Netvibes, for instance, does a lot more than just collect feeds as it brands itself as a digital desktop to manage your entire online life. Alongside classic RSS feeds and the integration to social media, Netvibes supports a subscription model to specific topics and allows you to automate applications and devices from one central hub.
Look, we might have oversimplified RSS at the start of the article a little bit. Yes, RSS readers curate a custom feed of your favorite sites in one place. This is the core technology and the core utility, but we’re only scratching the surface of what RSS readers are truly capable of today.

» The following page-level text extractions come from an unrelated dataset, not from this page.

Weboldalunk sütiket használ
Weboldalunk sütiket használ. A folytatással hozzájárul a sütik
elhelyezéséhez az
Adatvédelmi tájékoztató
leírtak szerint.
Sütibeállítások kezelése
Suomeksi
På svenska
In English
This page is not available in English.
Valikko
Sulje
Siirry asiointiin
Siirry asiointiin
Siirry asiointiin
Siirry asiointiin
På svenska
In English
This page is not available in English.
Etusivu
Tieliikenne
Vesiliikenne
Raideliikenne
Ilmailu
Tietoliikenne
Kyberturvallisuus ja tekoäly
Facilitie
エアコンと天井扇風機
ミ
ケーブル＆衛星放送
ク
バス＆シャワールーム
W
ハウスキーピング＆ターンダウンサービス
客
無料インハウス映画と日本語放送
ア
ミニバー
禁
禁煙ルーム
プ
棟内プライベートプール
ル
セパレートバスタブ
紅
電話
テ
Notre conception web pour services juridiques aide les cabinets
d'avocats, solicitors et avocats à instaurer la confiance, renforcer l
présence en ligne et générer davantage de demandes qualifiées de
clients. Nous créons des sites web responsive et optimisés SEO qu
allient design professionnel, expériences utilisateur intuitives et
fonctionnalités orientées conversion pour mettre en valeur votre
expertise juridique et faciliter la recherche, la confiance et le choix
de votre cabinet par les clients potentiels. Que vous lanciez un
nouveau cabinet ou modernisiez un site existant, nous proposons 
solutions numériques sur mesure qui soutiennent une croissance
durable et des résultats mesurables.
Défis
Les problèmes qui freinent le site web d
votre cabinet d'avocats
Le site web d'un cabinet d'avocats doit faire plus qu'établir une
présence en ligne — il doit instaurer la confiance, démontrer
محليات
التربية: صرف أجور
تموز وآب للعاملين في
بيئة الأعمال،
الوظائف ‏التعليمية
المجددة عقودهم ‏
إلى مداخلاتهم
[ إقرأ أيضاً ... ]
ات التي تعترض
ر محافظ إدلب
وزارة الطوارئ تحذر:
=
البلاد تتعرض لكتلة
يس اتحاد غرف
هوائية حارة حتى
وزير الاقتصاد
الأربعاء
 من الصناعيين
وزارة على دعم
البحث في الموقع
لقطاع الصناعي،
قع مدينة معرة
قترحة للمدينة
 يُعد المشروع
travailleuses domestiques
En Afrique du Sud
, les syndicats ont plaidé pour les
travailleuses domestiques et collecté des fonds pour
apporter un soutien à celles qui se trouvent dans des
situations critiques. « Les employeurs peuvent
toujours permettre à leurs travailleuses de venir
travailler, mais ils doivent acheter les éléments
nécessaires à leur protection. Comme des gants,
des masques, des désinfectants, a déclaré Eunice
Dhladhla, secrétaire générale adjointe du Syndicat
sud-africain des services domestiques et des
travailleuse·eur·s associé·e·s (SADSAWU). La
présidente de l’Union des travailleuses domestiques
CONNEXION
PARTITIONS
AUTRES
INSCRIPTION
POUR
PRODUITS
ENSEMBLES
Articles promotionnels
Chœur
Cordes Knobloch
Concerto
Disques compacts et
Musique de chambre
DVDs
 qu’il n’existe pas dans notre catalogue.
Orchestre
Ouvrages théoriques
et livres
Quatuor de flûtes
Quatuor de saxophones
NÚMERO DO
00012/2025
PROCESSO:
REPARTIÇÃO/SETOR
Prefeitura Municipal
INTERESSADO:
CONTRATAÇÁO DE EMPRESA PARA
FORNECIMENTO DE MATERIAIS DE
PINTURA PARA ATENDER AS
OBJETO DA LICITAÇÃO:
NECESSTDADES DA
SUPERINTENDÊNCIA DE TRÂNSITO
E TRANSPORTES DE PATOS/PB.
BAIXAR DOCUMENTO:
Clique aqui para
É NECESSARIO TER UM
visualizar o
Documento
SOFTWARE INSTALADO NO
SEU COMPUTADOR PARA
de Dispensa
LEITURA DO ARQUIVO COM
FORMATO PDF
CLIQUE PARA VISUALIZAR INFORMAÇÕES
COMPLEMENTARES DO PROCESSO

Modern readers attract customers not just through a slick design and fast synchronization speed. Customization is where individual products shine. Do you want more interaction with the articles that pop up in your feed? You can get an RSS reader with the option to save articles for later, add notes and highlight as Feedly does. Inoreader is capable of keeping your feed archived for a custom amount of time after reading. That’s to say nothing of the ‘discover mode’, which gives you a deep sense of adventure within your favorite topics. RSS readers also present you with colorful ways to organise your feed, search through it and even bundle in user-generated newsletters that can be delivered within the company.
To conclude our guide, we focus on some minor, secondary aspects of RSS readers that might not be a leading, deciding factor in the selection process, but are worth your consideration nonetheless. These would be user experience and account creation.
RSS readers are designed with intuitive use in mind, which is why most readers have a classic two-pane design. On the left are the feeds you’re subscribed to and on the right, an integrated feed with all the articles in chronological order. Of course, there are variations on the design, but the goal is to make themselves easy to figure out even for those who have had no prior experience with RSS. It’s up to you to test out what UI works best based on how you process information visually.
Account creation depends on the type of reader type. Desktop readers do not require an account, because they download data on your computer. Browser readers will often require a personalized account with a password as an additional level of privacy and security. You might only ever object to another account simply because you’re managing too many already and who has the time.